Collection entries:
━━━━━━━━━━

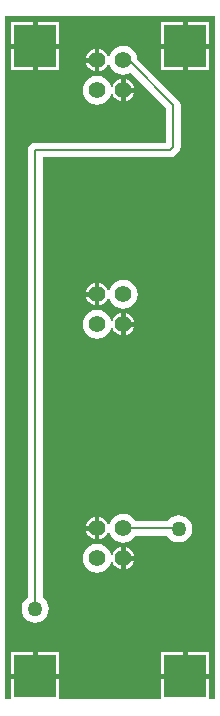
<source format=gbl>
G04 Layer_Physical_Order=2*
G04 Layer_Color=16711680*
%FSAX24Y24*%
%MOIN*%
G70*
G01*
G75*
%ADD14C,0.0080*%
%ADD15C,0.0550*%
%ADD16R,0.1400X0.1400*%
%ADD17C,0.0500*%
G36*
X017500Y010750D02*
X017300D01*
Y011425D01*
X015700D01*
Y010750D01*
X012300D01*
Y011425D01*
X010700D01*
Y010750D01*
X010500D01*
Y033500D01*
X017500D01*
Y010750D01*
D02*
G37*
%LPC*%
G36*
X014435Y016916D02*
X014311Y016900D01*
X014195Y016852D01*
X014096Y016776D01*
X014020Y016677D01*
X013973Y016563D01*
X013967Y016561D01*
X013921Y016557D01*
X013892Y016626D01*
X013832Y016704D01*
X013754Y016765D01*
X013663Y016802D01*
X013640Y016805D01*
Y016437D01*
Y016069D01*
X013663Y016072D01*
X013754Y016109D01*
X013832Y016170D01*
X013892Y016248D01*
X013921Y016317D01*
X013967Y016313D01*
X013973Y016311D01*
X014020Y016197D01*
X014096Y016098D01*
X014195Y016022D01*
X014311Y015974D01*
X014435Y015958D01*
X014559Y015974D01*
X014675Y016022D01*
X014774Y016098D01*
X014846Y016192D01*
X015888D01*
X015888Y016192D01*
X015961Y016098D01*
X016055Y016025D01*
X016164Y015980D01*
X016281Y015965D01*
X016399Y015980D01*
X016508Y016025D01*
X016602Y016098D01*
X016675Y016192D01*
X016720Y016301D01*
X016735Y016418D01*
X016720Y016536D01*
X016675Y016645D01*
X016602Y016739D01*
X016508Y016812D01*
X016399Y016857D01*
X016281Y016872D01*
X016164Y016857D01*
X016055Y016812D01*
X015961Y016739D01*
X015916Y016682D01*
X014846D01*
X014774Y016776D01*
X014675Y016852D01*
X014559Y016900D01*
X014435Y016916D01*
D02*
G37*
G36*
X013490Y016805D02*
X013467Y016802D01*
X013376Y016765D01*
X013297Y016704D01*
X013237Y016626D01*
X013200Y016535D01*
X013197Y016512D01*
X013490D01*
Y016805D01*
D02*
G37*
G36*
Y016362D02*
X013197D01*
X013200Y016339D01*
X013237Y016248D01*
X013297Y016170D01*
X013376Y016109D01*
X013467Y016072D01*
X013490Y016069D01*
Y016362D01*
D02*
G37*
G36*
X013565Y023716D02*
X013441Y023700D01*
X013325Y023652D01*
X013226Y023576D01*
X013150Y023477D01*
X013102Y023361D01*
X013086Y023237D01*
X013102Y023113D01*
X013150Y022997D01*
X013226Y022898D01*
X013325Y022822D01*
X013441Y022774D01*
X013565Y022758D01*
X013689Y022774D01*
X013804Y022822D01*
X013904Y022898D01*
X013980Y022997D01*
X014027Y023111D01*
X014032Y023113D01*
X014079Y023117D01*
X014107Y023048D01*
X014168Y022970D01*
X014246Y022909D01*
X014337Y022872D01*
X014360Y022869D01*
Y023237D01*
Y023605D01*
X014337Y023602D01*
X014246Y023565D01*
X014168Y023504D01*
X014107Y023426D01*
X014079Y023357D01*
X014032Y023361D01*
X014027Y023363D01*
X013980Y023477D01*
X013904Y023576D01*
X013804Y023652D01*
X013689Y023700D01*
X013565Y023716D01*
D02*
G37*
G36*
X013490Y024162D02*
X013197D01*
X013200Y024139D01*
X013237Y024048D01*
X013297Y023970D01*
X013376Y023909D01*
X013467Y023872D01*
X013490Y023869D01*
Y024162D01*
D02*
G37*
G36*
X014510Y023605D02*
Y023312D01*
X014803D01*
X014800Y023335D01*
X014763Y023426D01*
X014702Y023504D01*
X014624Y023565D01*
X014533Y023602D01*
X014510Y023605D01*
D02*
G37*
G36*
X014803Y023162D02*
X014510D01*
Y022869D01*
X014533Y022872D01*
X014624Y022909D01*
X014702Y022970D01*
X014763Y023048D01*
X014800Y023139D01*
X014803Y023162D01*
D02*
G37*
G36*
X016425Y012300D02*
X015700D01*
Y011575D01*
X016425D01*
Y012300D01*
D02*
G37*
G36*
X012300D02*
X011575D01*
Y011575D01*
X012300D01*
Y012300D01*
D02*
G37*
G36*
X011425D02*
X010700D01*
Y011575D01*
X011425D01*
Y012300D01*
D02*
G37*
G36*
X017300D02*
X016575D01*
Y011575D01*
X017300D01*
Y012300D01*
D02*
G37*
G36*
X014510Y015805D02*
Y015512D01*
X014803D01*
X014800Y015535D01*
X014763Y015626D01*
X014702Y015704D01*
X014624Y015765D01*
X014533Y015802D01*
X014510Y015805D01*
D02*
G37*
G36*
X014803Y015362D02*
X014510D01*
Y015069D01*
X014533Y015072D01*
X014624Y015109D01*
X014702Y015170D01*
X014763Y015248D01*
X014800Y015339D01*
X014803Y015362D01*
D02*
G37*
G36*
X013565Y015916D02*
X013441Y015900D01*
X013325Y015852D01*
X013226Y015776D01*
X013150Y015677D01*
X013102Y015561D01*
X013086Y015437D01*
X013102Y015313D01*
X013150Y015197D01*
X013226Y015098D01*
X013325Y015022D01*
X013441Y014974D01*
X013565Y014958D01*
X013689Y014974D01*
X013804Y015022D01*
X013904Y015098D01*
X013980Y015197D01*
X014027Y015311D01*
X014032Y015313D01*
X014079Y015317D01*
X014107Y015248D01*
X014168Y015170D01*
X014246Y015109D01*
X014337Y015072D01*
X014360Y015069D01*
Y015437D01*
Y015805D01*
X014337Y015802D01*
X014246Y015765D01*
X014168Y015704D01*
X014107Y015626D01*
X014079Y015557D01*
X014032Y015561D01*
X014027Y015563D01*
X013980Y015677D01*
X013904Y015776D01*
X013804Y015852D01*
X013689Y015900D01*
X013565Y015916D01*
D02*
G37*
G36*
X013490Y024605D02*
X013467Y024602D01*
X013376Y024565D01*
X013297Y024504D01*
X013237Y024426D01*
X013200Y024335D01*
X013197Y024312D01*
X013490D01*
Y024605D01*
D02*
G37*
G36*
X014435Y032516D02*
X014311Y032500D01*
X014195Y032452D01*
X014096Y032376D01*
X014020Y032277D01*
X013973Y032163D01*
X013967Y032161D01*
X013921Y032157D01*
X013892Y032226D01*
X013832Y032304D01*
X013754Y032365D01*
X013663Y032402D01*
X013640Y032405D01*
Y032037D01*
Y031669D01*
X013663Y031672D01*
X013754Y031709D01*
X013832Y031770D01*
X013892Y031848D01*
X013921Y031917D01*
X013967Y031913D01*
X013973Y031911D01*
X014020Y031797D01*
X014096Y031698D01*
X014195Y031622D01*
X014311Y031574D01*
X014435Y031558D01*
X014559Y031574D01*
X014675Y031622D01*
X014679Y031625D01*
X015855Y030449D01*
Y029295D01*
X011500D01*
X011406Y029276D01*
X011327Y029223D01*
X011274Y029144D01*
X011255Y029050D01*
Y014129D01*
X011179Y014071D01*
X011107Y013977D01*
X011062Y013867D01*
X011046Y013750D01*
X011062Y013633D01*
X011107Y013523D01*
X011179Y013429D01*
X011273Y013357D01*
X011383Y013312D01*
X011500Y013296D01*
X011617Y013312D01*
X011727Y013357D01*
X011821Y013429D01*
X011893Y013523D01*
X011938Y013633D01*
X011954Y013750D01*
X011938Y013867D01*
X011893Y013977D01*
X011821Y014071D01*
X011745Y014129D01*
Y028805D01*
X016000D01*
X016094Y028824D01*
X016173Y028877D01*
X016273Y028977D01*
X016326Y029056D01*
X016345Y029150D01*
Y030550D01*
X016326Y030644D01*
X016273Y030723D01*
X014907Y032089D01*
X014898Y032161D01*
X014850Y032277D01*
X014774Y032376D01*
X014675Y032452D01*
X014559Y032500D01*
X014435Y032516D01*
D02*
G37*
G36*
X013490Y032405D02*
X013467Y032402D01*
X013376Y032365D01*
X013297Y032304D01*
X013237Y032226D01*
X013200Y032135D01*
X013197Y032112D01*
X013490D01*
Y032405D01*
D02*
G37*
G36*
X017300Y032425D02*
X016575D01*
Y031700D01*
X017300D01*
Y032425D01*
D02*
G37*
G36*
X011425Y033300D02*
X010700D01*
Y032575D01*
X011425D01*
Y033300D01*
D02*
G37*
G36*
X017300D02*
X016575D01*
Y032575D01*
X017300D01*
Y033300D01*
D02*
G37*
G36*
X016425D02*
X015700D01*
Y032575D01*
X016425D01*
Y033300D01*
D02*
G37*
G36*
X012300D02*
X011575D01*
Y032575D01*
X012300D01*
Y033300D01*
D02*
G37*
G36*
X016425Y032425D02*
X015700D01*
Y031700D01*
X016425D01*
Y032425D01*
D02*
G37*
G36*
X014803Y030962D02*
X014510D01*
Y030669D01*
X014533Y030672D01*
X014624Y030709D01*
X014702Y030770D01*
X014763Y030848D01*
X014800Y030939D01*
X014803Y030962D01*
D02*
G37*
G36*
X013565Y031516D02*
X013441Y031500D01*
X013325Y031452D01*
X013226Y031376D01*
X013150Y031277D01*
X013102Y031161D01*
X013086Y031037D01*
X013102Y030913D01*
X013150Y030797D01*
X013226Y030698D01*
X013325Y030622D01*
X013441Y030574D01*
X013565Y030558D01*
X013689Y030574D01*
X013804Y030622D01*
X013904Y030698D01*
X013980Y030797D01*
X014027Y030911D01*
X014032Y030913D01*
X014079Y030917D01*
X014107Y030848D01*
X014168Y030770D01*
X014246Y030709D01*
X014337Y030672D01*
X014360Y030669D01*
Y031037D01*
Y031405D01*
X014337Y031402D01*
X014246Y031365D01*
X014168Y031304D01*
X014107Y031226D01*
X014079Y031157D01*
X014032Y031161D01*
X014027Y031163D01*
X013980Y031277D01*
X013904Y031376D01*
X013804Y031452D01*
X013689Y031500D01*
X013565Y031516D01*
D02*
G37*
G36*
X014435Y024716D02*
X014311Y024700D01*
X014195Y024652D01*
X014096Y024576D01*
X014020Y024477D01*
X013973Y024363D01*
X013967Y024361D01*
X013921Y024357D01*
X013892Y024426D01*
X013832Y024504D01*
X013754Y024565D01*
X013663Y024602D01*
X013640Y024605D01*
Y024237D01*
Y023869D01*
X013663Y023872D01*
X013754Y023909D01*
X013832Y023970D01*
X013892Y024048D01*
X013921Y024117D01*
X013967Y024113D01*
X013973Y024111D01*
X014020Y023997D01*
X014096Y023898D01*
X014195Y023822D01*
X014311Y023774D01*
X014435Y023758D01*
X014559Y023774D01*
X014675Y023822D01*
X014774Y023898D01*
X014850Y023997D01*
X014898Y024113D01*
X014914Y024237D01*
X014898Y024361D01*
X014850Y024477D01*
X014774Y024576D01*
X014675Y024652D01*
X014559Y024700D01*
X014435Y024716D01*
D02*
G37*
G36*
X014510Y031405D02*
Y031112D01*
X014803D01*
X014800Y031135D01*
X014763Y031226D01*
X014702Y031304D01*
X014624Y031365D01*
X014533Y031402D01*
X014510Y031405D01*
D02*
G37*
G36*
X012300Y032425D02*
X011575D01*
Y031700D01*
X012300D01*
Y032425D01*
D02*
G37*
G36*
X011425D02*
X010700D01*
Y031700D01*
X011425D01*
Y032425D01*
D02*
G37*
G36*
X013490Y031962D02*
X013197D01*
X013200Y031939D01*
X013237Y031848D01*
X013297Y031770D01*
X013376Y031709D01*
X013467Y031672D01*
X013490Y031669D01*
Y031962D01*
D02*
G37*
%LPD*%
D14*
X016000Y029050D02*
X016100Y029150D01*
X011500Y029050D02*
X016000D01*
X011500Y013750D02*
Y029050D01*
X016100Y029150D02*
Y030550D01*
X014613Y032037D02*
X016100Y030550D01*
X014435Y032037D02*
X014613D01*
X014435Y016437D02*
X016263D01*
X016281Y016418D01*
D15*
X013565Y023237D02*
D03*
X014435D02*
D03*
X013565Y024237D02*
D03*
X014435D02*
D03*
X013565Y015437D02*
D03*
X014435D02*
D03*
X013565Y016437D02*
D03*
X014435D02*
D03*
X013565Y031037D02*
D03*
X014435D02*
D03*
X013565Y032037D02*
D03*
X014435D02*
D03*
D16*
X011500Y032500D02*
D03*
X016500D02*
D03*
Y011500D02*
D03*
X011500D02*
D03*
D17*
Y013750D02*
D03*
X016281Y016418D02*
D03*
M02*

</source>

━━━━━━━━━━

Brief:
Nothing but the lines above from the one containing "X013086Y023237D01*" through the one containing "X013150Y015197D01*" should appear in the answer, each repeated exactly.

Answer to the exercise:
X013086Y023237D01*
X013102Y023113D01*
X013150Y022997D01*
X013226Y022898D01*
X013325Y022822D01*
X013441Y022774D01*
X013565Y022758D01*
X013689Y022774D01*
X013804Y022822D01*
X013904Y022898D01*
X013980Y022997D01*
X014027Y023111D01*
X014032Y023113D01*
X014079Y023117D01*
X014107Y023048D01*
X014168Y022970D01*
X014246Y022909D01*
X014337Y022872D01*
X014360Y022869D01*
Y023237D01*
Y023605D01*
X014337Y023602D01*
X014246Y023565D01*
X014168Y023504D01*
X014107Y023426D01*
X014079Y023357D01*
X014032Y023361D01*
X014027Y023363D01*
X013980Y023477D01*
X013904Y023576D01*
X013804Y023652D01*
X013689Y023700D01*
X013565Y023716D01*
D02*
G37*
G36*
X013490Y024162D02*
X013197D01*
X013200Y024139D01*
X013237Y024048D01*
X013297Y023970D01*
X013376Y023909D01*
X013467Y023872D01*
X013490Y023869D01*
Y024162D01*
D02*
G37*
G36*
X014510Y023605D02*
Y023312D01*
X014803D01*
X014800Y023335D01*
X014763Y023426D01*
X014702Y023504D01*
X014624Y023565D01*
X014533Y023602D01*
X014510Y023605D01*
D02*
G37*
G36*
X014803Y023162D02*
X014510D01*
Y022869D01*
X014533Y022872D01*
X014624Y022909D01*
X014702Y022970D01*
X014763Y023048D01*
X014800Y023139D01*
X014803Y023162D01*
D02*
G37*
G36*
X016425Y012300D02*
X015700D01*
Y011575D01*
X016425D01*
Y012300D01*
D02*
G37*
G36*
X012300D02*
X011575D01*
Y011575D01*
X012300D01*
Y012300D01*
D02*
G37*
G36*
X011425D02*
X010700D01*
Y011575D01*
X011425D01*
Y012300D01*
D02*
G37*
G36*
X017300D02*
X016575D01*
Y011575D01*
X017300D01*
Y012300D01*
D02*
G37*
G36*
X014510Y015805D02*
Y015512D01*
X014803D01*
X014800Y015535D01*
X014763Y015626D01*
X014702Y015704D01*
X014624Y015765D01*
X014533Y015802D01*
X014510Y015805D01*
D02*
G37*
G36*
X014803Y015362D02*
X014510D01*
Y015069D01*
X014533Y015072D01*
X014624Y015109D01*
X014702Y015170D01*
X014763Y015248D01*
X014800Y015339D01*
X014803Y015362D01*
D02*
G37*
G36*
X013565Y015916D02*
X013441Y015900D01*
X013325Y015852D01*
X013226Y015776D01*
X013150Y015677D01*
X013102Y015561D01*
X013086Y015437D01*
X013102Y015313D01*
X013150Y015197D01*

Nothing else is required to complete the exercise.